Il terzo capitolo del presente elaborato spiega come la diffusione di alcune notizie di dubbia affidabilità – a cui assistiamo da quindici anni a questa parte – abbia generato una vera e propria “scienza delle fake news”, e come l’abbassamento drastico del costo di diffusione delle notizie abbia ridotto la tolleranza per le visioni alternative del mondo, amplificato la polarizzazione delle opinioni ed aumentato la disponibilità nel credere alle notizie che sono ideologicamente affini alle proprie, e allo stesso tempo abbia incrementato la chiusura a nuove fonti di informazione. Questo capitolo introduce un fenomeno che in Italia sta emergendo da circa un decennio e – seppur indirettamente – connesso alla proliferazione delle fake news, ossia la diffusione di gruppi “anti-sette” o di “difesa di vittime delle sette”, che molto spesso, con il pretesto di combattere manipolazioni immaginarie, sono i veri manipolatori della realtà oggettiva.

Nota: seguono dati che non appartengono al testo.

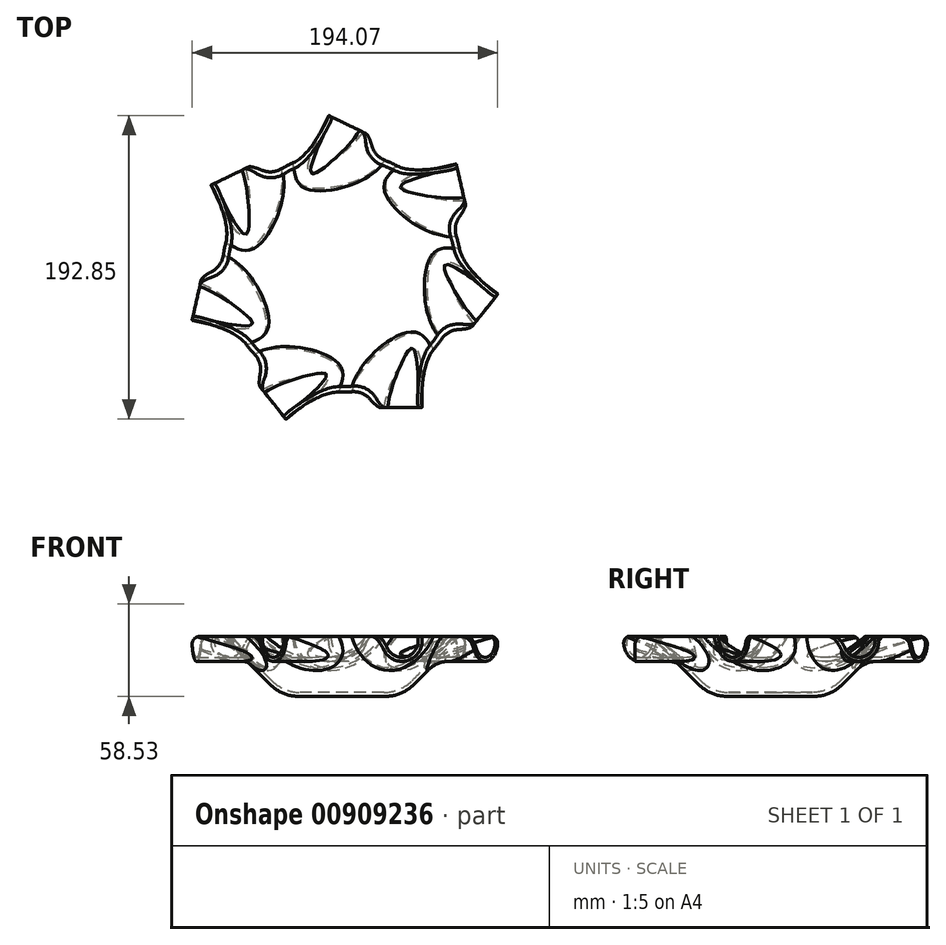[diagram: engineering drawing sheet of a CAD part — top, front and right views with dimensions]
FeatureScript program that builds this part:
annotation { "Feature Type Name" : "Feature", "Feature Type Description" : "" }
export const myFeature = defineFeature(function(context is Context, id is Id, definition is map)
    precondition{}
    {
        {
            var Q0;
            Q0=qCreatedBy(makeId("Front.planeOp"),FACE);
            var sketch = newSketch(context, id + "F0", { "sketchPlane" : qUnion([Q0])});
            skLineSegment(sketch, "E0", {"start": v(0, 0) * mm, "end": v(38.08, 0) * mm});
            skLineSegment(sketch, "E1", {"start": v(38.08, 0) * mm, "end": v(76.15, 38.08) * mm});
            skLineSegment(sketch, "E2", {"start": v(76.15, 38.08) * mm, "end": v(0, 38.08) * mm});
            skLineSegment(sketch, "E3", {"start": v(0, 38.08) * mm, "end": v(0, 0) * mm});
            skSolve(sketch);
        }
        {
            var Q0;
            Q0=makeQuery(id+"F0.imprint","IMPRINT",FACE,{"disambiguationData":[TD([[makeQuery(id+"F0.imprint","IMPRINT",EDGE,{"derivedFrom":sQuery(id+"F0.wireOp",EDGE,"E0")}),1.0]])]});
            var Q1;
            Q1=sQuery(id+"F0.wireOp",EDGE,"E3");
            revolve(context, id + "F1", {"surfaceOperationType" : NewSurfaceOperationType.NEW, "entities" : qUnion([Q0]), "axis" : qUnion([Q1]), "revolveType" : RevolveType.FULL});
        }
        {
            var Q0;
            Q0=qCreatedBy(makeId("Front.planeOp"),FACE);
            var sketch = newSketch(context, id + "F2", { "sketchPlane" : qUnion([Q0])});
            skLineSegment(sketch, "E4.0", {"start": v(-76.15, 38.08) * mm, "end": v(76.15, 38.08) * mm});
            skLineSegment(sketch, "E5", {"start": v(76.15, 38.08) * mm, "end": v(38.08, 0) * mm});
            skLineSegment(sketch, "E6", {"start": v(-38.08, 0) * mm, "end": v(-76.15, 38.08) * mm});
            skLineSegment(sketch, "E7.0", {"start": v(-38.08, 0) * mm, "end": v(38.08, 0) * mm});
            skCircle(sketch, "E8", {"center": v(38.08, 35) * mm, "radius": 12.76 * mm});
            skSolve(sketch);
        }
        {
            var Q0;
            {var subQ0=sQuery(id+"F2.wireOp",EDGE,"E8");var subQ1=sQuery(id+"F2.wireOp",EDGE,"E4.0");var subQ2=makeQuery(id+"F2.imprint","INTERSECT",VERTEX,{"disambiguationData":[OD(0.0)],"derivedFrom":[subQ1,subQ0]});Q0=makeQuery(id+"F2.imprint","IMPRINT",FACE,{"disambiguationData":[TD([[makeQuery(id+"F2.imprint","IMPRINT",EDGE,{"disambiguationData":[TD([[subQ2,-1.0]])],"derivedFrom":subQ1}),-1.0]])]});}
            extrude(context, id + "F3", {"entities" : qUnion([Q0]), "depth" : 86.04 * mm, "offsetDistance" : 25 * mm});
        }
        {
            var Q0;
            Q0=makeQuery(id+"F3.opExtrude","SWEPT_BODY",BODY,{"disambiguationData":[OSD([sQuery(id+"F2.wireOp",EDGE,"E4.0"),sQuery(id+"F2.wireOp",EDGE,"E8")])]});
            var Q1;
            Q1=makeQuery(id+"F1.opRevolve","SWEPT_FACE",FACE,{"disambiguationData":[OSD([sQuery(id+"F0.wireOp",EDGE,"E1")])]});
            circularPattern(context, id + "F4", {"operationType" : NewBodyOperationType.ADD, "entities" : qUnion([Q0]), "axis" : qUnion([Q1]), "angle" : 360 * degree, "instanceCount" : 7, "equalSpace" : true});
        }
        {
            var Q0;
            Q0=makeQuery(id+"F4.boolean.opBoolean","INTERSECT",EDGE,{"derivedFrom":[makeQuery(id+"F1.opRevolve","SWEPT_FACE",FACE,{"disambiguationData":[OSD([sQuery(id+"F0.wireOp",EDGE,"E1")])]}),makeQuery(id+"F4.opPattern","COPY",FACE,{"derivedFrom":makeQuery(id+"F3.opExtrude","SWEPT_FACE",FACE,{"disambiguationData":[OSD([sQuery(id+"F2.wireOp",EDGE,"E8")])]}),"instanceName":"6"})]});
            var Q1;
            Q1=makeQuery(id+"F4.boolean.opBoolean","INTERSECT",EDGE,{"derivedFrom":[makeQuery(id+"F1.opRevolve","SWEPT_FACE",FACE,{"disambiguationData":[OSD([sQuery(id+"F0.wireOp",EDGE,"E1")])]}),makeQuery(id+"F3.opExtrude","SWEPT_FACE",FACE,{"disambiguationData":[OSD([sQuery(id+"F2.wireOp",EDGE,"E8")])]})]});
            var Q2;
            Q2=makeQuery(id+"F4.boolean.opBoolean","INTERSECT",EDGE,{"derivedFrom":[makeQuery(id+"F1.opRevolve","SWEPT_FACE",FACE,{"disambiguationData":[OSD([sQuery(id+"F0.wireOp",EDGE,"E1")])]}),makeQuery(id+"F4.opPattern","COPY",FACE,{"derivedFrom":makeQuery(id+"F3.opExtrude","SWEPT_FACE",FACE,{"disambiguationData":[OSD([sQuery(id+"F2.wireOp",EDGE,"E8")])]}),"instanceName":"1"})]});
            var Q3;
            Q3=makeQuery(id+"F4.boolean.opBoolean","INTERSECT",EDGE,{"derivedFrom":[makeQuery(id+"F1.opRevolve","SWEPT_FACE",FACE,{"disambiguationData":[OSD([sQuery(id+"F0.wireOp",EDGE,"E1")])]}),makeQuery(id+"F4.opPattern","COPY",FACE,{"derivedFrom":makeQuery(id+"F3.opExtrude","SWEPT_FACE",FACE,{"disambiguationData":[OSD([sQuery(id+"F2.wireOp",EDGE,"E8")])]}),"instanceName":"5"})]});
            var Q4;
            Q4=makeQuery(id+"F4.boolean.opBoolean","INTERSECT",EDGE,{"derivedFrom":[makeQuery(id+"F1.opRevolve","SWEPT_FACE",FACE,{"disambiguationData":[OSD([sQuery(id+"F0.wireOp",EDGE,"E1")])]}),makeQuery(id+"F4.opPattern","COPY",FACE,{"derivedFrom":makeQuery(id+"F3.opExtrude","SWEPT_FACE",FACE,{"disambiguationData":[OSD([sQuery(id+"F2.wireOp",EDGE,"E8")])]}),"instanceName":"4"})]});
            var Q5;
            Q5=makeQuery(id+"F4.boolean.opBoolean","INTERSECT",EDGE,{"derivedFrom":[makeQuery(id+"F1.opRevolve","SWEPT_FACE",FACE,{"disambiguationData":[OSD([sQuery(id+"F0.wireOp",EDGE,"E1")])]}),makeQuery(id+"F4.opPattern","COPY",FACE,{"derivedFrom":makeQuery(id+"F3.opExtrude","SWEPT_FACE",FACE,{"disambiguationData":[OSD([sQuery(id+"F2.wireOp",EDGE,"E8")])]}),"instanceName":"3"})]});
            var Q6;
            Q6=makeQuery(id+"F4.boolean.opBoolean","INTERSECT",EDGE,{"derivedFrom":[makeQuery(id+"F1.opRevolve","SWEPT_FACE",FACE,{"disambiguationData":[OSD([sQuery(id+"F0.wireOp",EDGE,"E1")])]}),makeQuery(id+"F4.opPattern","COPY",FACE,{"derivedFrom":makeQuery(id+"F3.opExtrude","SWEPT_FACE",FACE,{"disambiguationData":[OSD([sQuery(id+"F2.wireOp",EDGE,"E8")])]}),"instanceName":"2"})]});
            fillet(context, id + "F5", {"entities" : qUnion([Q0, Q1, Q2, Q3, Q4, Q5, Q6]), "radius" : 20 * mm, "tangentPropagation" : true, "allowEdgeOverflow" : false});
        }
        {
            var Q0;
            {var subQ0=makeQuery(id+"F3.opExtrude","SWEPT_FACE",FACE,{"disambiguationData":[OSD([sQuery(id+"F2.wireOp",EDGE,"E4.0")])]});Q0=makeQuery(id+"F4.boolean.opBoolean","MERGE",FACE,{"derivedFrom":[makeQuery(id+"F1.opRevolve","SWEPT_FACE",FACE,{"disambiguationData":[OSD([sQuery(id+"F0.wireOp",EDGE,"E2")])]}),subQ0,makeQuery(id+"F4.opPattern","COPY",FACE,{"derivedFrom":subQ0,"instanceName":"1"}),makeQuery(id+"F4.opPattern","COPY",FACE,{"derivedFrom":subQ0,"instanceName":"2"}),makeQuery(id+"F4.opPattern","COPY",FACE,{"derivedFrom":subQ0,"instanceName":"3"}),makeQuery(id+"F4.opPattern","COPY",FACE,{"derivedFrom":subQ0,"instanceName":"4"}),makeQuery(id+"F4.opPattern","COPY",FACE,{"derivedFrom":subQ0,"instanceName":"5"}),makeQuery(id+"F4.opPattern","COPY",FACE,{"derivedFrom":subQ0,"instanceName":"6"})]});}
            var Q1;
            Q1=makeQuery(id+"F4.opPattern","COPY",FACE,{"derivedFrom":makeQuery(id+"F3.opExtrude","CAP_FACE",FACE,{"disambiguationData":[OSD([sQuery(id+"F2.wireOp",EDGE,"E4.0"),sQuery(id+"F2.wireOp",EDGE,"E8")])],"isStart":false}),"instanceName":"5"});
            var Q2;
            Q2=makeQuery(id+"F3.opExtrude","CAP_FACE",FACE,{"disambiguationData":[OSD([sQuery(id+"F2.wireOp",EDGE,"E4.0"),sQuery(id+"F2.wireOp",EDGE,"E8")])],"isStart":false});
            var Q3;
            Q3=makeQuery(id+"F4.opPattern","COPY",FACE,{"derivedFrom":makeQuery(id+"F3.opExtrude","CAP_FACE",FACE,{"disambiguationData":[OSD([sQuery(id+"F2.wireOp",EDGE,"E4.0"),sQuery(id+"F2.wireOp",EDGE,"E8")])],"isStart":false}),"instanceName":"6"});
            var Q4;
            Q4=makeQuery(id+"F4.opPattern","COPY",FACE,{"derivedFrom":makeQuery(id+"F3.opExtrude","CAP_FACE",FACE,{"disambiguationData":[OSD([sQuery(id+"F2.wireOp",EDGE,"E4.0"),sQuery(id+"F2.wireOp",EDGE,"E8")])],"isStart":false}),"instanceName":"1"});
            var Q5;
            Q5=makeQuery(id+"F4.opPattern","COPY",FACE,{"derivedFrom":makeQuery(id+"F3.opExtrude","CAP_FACE",FACE,{"disambiguationData":[OSD([sQuery(id+"F2.wireOp",EDGE,"E4.0"),sQuery(id+"F2.wireOp",EDGE,"E8")])],"isStart":false}),"instanceName":"2"});
            var Q6;
            Q6=makeQuery(id+"F4.opPattern","COPY",FACE,{"derivedFrom":makeQuery(id+"F3.opExtrude","CAP_FACE",FACE,{"disambiguationData":[OSD([sQuery(id+"F2.wireOp",EDGE,"E4.0"),sQuery(id+"F2.wireOp",EDGE,"E8")])],"isStart":false}),"instanceName":"3"});
            var Q7;
            Q7=makeQuery(id+"F4.opPattern","COPY",FACE,{"derivedFrom":makeQuery(id+"F3.opExtrude","CAP_FACE",FACE,{"disambiguationData":[OSD([sQuery(id+"F2.wireOp",EDGE,"E4.0"),sQuery(id+"F2.wireOp",EDGE,"E8")])],"isStart":false}),"instanceName":"4"});
            shell(context, id + "F6", {"entities" : qUnion([Q0, Q1, Q2, Q3, Q4, Q5, Q6, Q7]), "thickness" : 2.5 * mm});
        }
        {
            var Q0;
            Q0=makeQuery(id+"F6.opShell","OFFSET_EDGE",EDGE,{"disambiguationData":[OSD([sQuery(id+"F0.wireOp",EDGE,"E0"),sQuery(id+"F0.wireOp",EDGE,"E1")])]});
            var Q1;
            Q1=makeQuery(id+"F1.opRevolve","SWEPT_FACE",FACE,{"disambiguationData":[OSD([sQuery(id+"F0.wireOp",EDGE,"E0")])]});
            fillet(context, id + "F7", {"entities" : qUnion([Q0, Q1]), "radius" : 25 * mm, "tangentPropagation" : true, "allowEdgeOverflow" : false});
        }
        {
            var Q0;
            {var subQ0=sQuery(id+"F2.wireOp",EDGE,"E4.0");Q0=makeQuery(id+"F6.opShell","OFFSET_EDGE",EDGE,{"disambiguationData":[OSD([subQ0]),TDD([makeQuery(id+"F4.opPattern","COPY",EDGE,{"derivedFrom":makeQuery(id+"F3.opExtrude","CAP_EDGE",EDGE,{"disambiguationData":[OSD([subQ0])],"isStart":false}),"instanceName":"2"})])]});}
            var Q1;
            Q1=makeQuery(id+"F4.opPattern","COPY",EDGE,{"derivedFrom":makeQuery(id+"F3.opExtrude","CAP_EDGE",EDGE,{"disambiguationData":[OSD([sQuery(id+"F2.wireOp",EDGE,"E4.0")])],"isStart":false}),"instanceName":"2"});
            var Q2;
            {var subQ0=sQuery(id+"F2.wireOp",EDGE,"E4.0");Q2=makeQuery(id+"F6.opShell","OFFSET_EDGE",EDGE,{"disambiguationData":[OSD([subQ0]),TDD([makeQuery(id+"F4.opPattern","COPY",EDGE,{"derivedFrom":makeQuery(id+"F3.opExtrude","CAP_EDGE",EDGE,{"disambiguationData":[OSD([subQ0])],"isStart":false}),"instanceName":"1"})])]});}
            var Q3;
            Q3=makeQuery(id+"F4.opPattern","COPY",EDGE,{"derivedFrom":makeQuery(id+"F3.opExtrude","CAP_EDGE",EDGE,{"disambiguationData":[OSD([sQuery(id+"F2.wireOp",EDGE,"E4.0")])],"isStart":false}),"instanceName":"1"});
            var Q4;
            {var subQ0=sQuery(id+"F2.wireOp",EDGE,"E4.0");Q4=makeQuery(id+"F6.opShell","OFFSET_EDGE",EDGE,{"disambiguationData":[OSD([subQ0]),TDD([makeQuery(id+"F3.opExtrude","CAP_EDGE",EDGE,{"disambiguationData":[OSD([subQ0])],"isStart":false})])]});}
            var Q5;
            Q5=makeQuery(id+"F3.opExtrude","CAP_EDGE",EDGE,{"disambiguationData":[OSD([sQuery(id+"F2.wireOp",EDGE,"E4.0")])],"isStart":false});
            var Q6;
            {var subQ0=sQuery(id+"F2.wireOp",EDGE,"E4.0");Q6=makeQuery(id+"F6.opShell","OFFSET_EDGE",EDGE,{"disambiguationData":[OSD([subQ0]),TDD([makeQuery(id+"F4.opPattern","COPY",EDGE,{"derivedFrom":makeQuery(id+"F3.opExtrude","CAP_EDGE",EDGE,{"disambiguationData":[OSD([subQ0])],"isStart":false}),"instanceName":"6"})])]});}
            var Q7;
            Q7=makeQuery(id+"F4.opPattern","COPY",EDGE,{"derivedFrom":makeQuery(id+"F3.opExtrude","CAP_EDGE",EDGE,{"disambiguationData":[OSD([sQuery(id+"F2.wireOp",EDGE,"E4.0")])],"isStart":false}),"instanceName":"6"});
            var Q8;
            {var subQ0=sQuery(id+"F2.wireOp",EDGE,"E4.0");Q8=makeQuery(id+"F6.opShell","OFFSET_EDGE",EDGE,{"disambiguationData":[OSD([subQ0]),TDD([makeQuery(id+"F4.opPattern","COPY",EDGE,{"derivedFrom":makeQuery(id+"F3.opExtrude","CAP_EDGE",EDGE,{"disambiguationData":[OSD([subQ0])],"isStart":false}),"instanceName":"5"})])]});}
            var Q9;
            Q9=makeQuery(id+"F4.opPattern","COPY",EDGE,{"derivedFrom":makeQuery(id+"F3.opExtrude","CAP_EDGE",EDGE,{"disambiguationData":[OSD([sQuery(id+"F2.wireOp",EDGE,"E4.0")])],"isStart":false}),"instanceName":"5"});
            var Q10;
            {var subQ0=sQuery(id+"F2.wireOp",EDGE,"E4.0");Q10=makeQuery(id+"F6.opShell","OFFSET_EDGE",EDGE,{"disambiguationData":[OSD([subQ0]),TDD([makeQuery(id+"F4.opPattern","COPY",EDGE,{"derivedFrom":makeQuery(id+"F3.opExtrude","CAP_EDGE",EDGE,{"disambiguationData":[OSD([subQ0])],"isStart":false}),"instanceName":"4"})])]});}
            var Q11;
            Q11=makeQuery(id+"F4.opPattern","COPY",EDGE,{"derivedFrom":makeQuery(id+"F3.opExtrude","CAP_EDGE",EDGE,{"disambiguationData":[OSD([sQuery(id+"F2.wireOp",EDGE,"E4.0")])],"isStart":false}),"instanceName":"4"});
            var Q12;
            {var subQ0=sQuery(id+"F2.wireOp",EDGE,"E4.0");Q12=makeQuery(id+"F6.opShell","OFFSET_EDGE",EDGE,{"disambiguationData":[OSD([subQ0]),TDD([makeQuery(id+"F4.opPattern","COPY",EDGE,{"derivedFrom":makeQuery(id+"F3.opExtrude","CAP_EDGE",EDGE,{"disambiguationData":[OSD([subQ0])],"isStart":false}),"instanceName":"3"})])]});}
            var Q13;
            Q13=makeQuery(id+"F4.opPattern","COPY",EDGE,{"derivedFrom":makeQuery(id+"F3.opExtrude","CAP_EDGE",EDGE,{"disambiguationData":[OSD([sQuery(id+"F2.wireOp",EDGE,"E4.0")])],"isStart":false}),"instanceName":"3"});
            fillet(context, id + "F8", {"entities" : qUnion([Q0, Q1, Q2, Q3, Q4, Q5, Q6, Q7, Q8, Q9, Q10, Q11, Q12, Q13]), "radius" : 5 * mm, "tangentPropagation" : true, "allowEdgeOverflow" : false});
        }
    });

Il capitolo, a tal proposito, espone i meccanismi mentali che portano le persone a credere alle fake news, e quali siano le tecniche giornalistiche ricorrenti adottate per la produzione di campagne sensazionalistiche e, ovviamente, di fake news. Il quarto capitolo è dedicato all’azienda Genio in 21 Giorni, spiegando nel dettaglio i servizi che offre, la reason why della sua esistenza, il controllo di qualità dei servizi commercializzati, l’importanza del CRM nel management aziendale, nonché l’excursus delle accuse mosse alle imprese che commercializzano il corso “Genio in 21 Giorni”.

Ho avuto il piacere di condurre un’intervista a Massimo De Donno, Amministratore Delegato di Genio in 21 Giorni, al quale ho posto una serie di domande per comprendere meglio il suo punto di vista – e quello dell’azienda – in merito alla crisi reputazionale avuta e a come vi hanno reagito. Il capitolo termina con la spiegazione delle attività e delle azioni messe in atto da Genio in 21 Giorni per rispondere alla campagna di black PR che ha causato la crisi e del programma di rilancio immediato tipico del post-crisi.

L’elaborato si conclude con un documento – che si trova in appendice – contenente l’analisi scientifica – condotta il 6 ottobre 2018 dal Dr. Pepe Rodríguez, Direttore della Squadra Multidisciplinare per la Consulenza e Assistenza in Problemi Settari (EMAAPS) – volta a valutare se l’azienda distributrice del corso “Genio in 21 Giorni” in Spagna, si avvicinasse al profilo di una “setta” – in virtù dell’accusa mossa all’azienda stessa.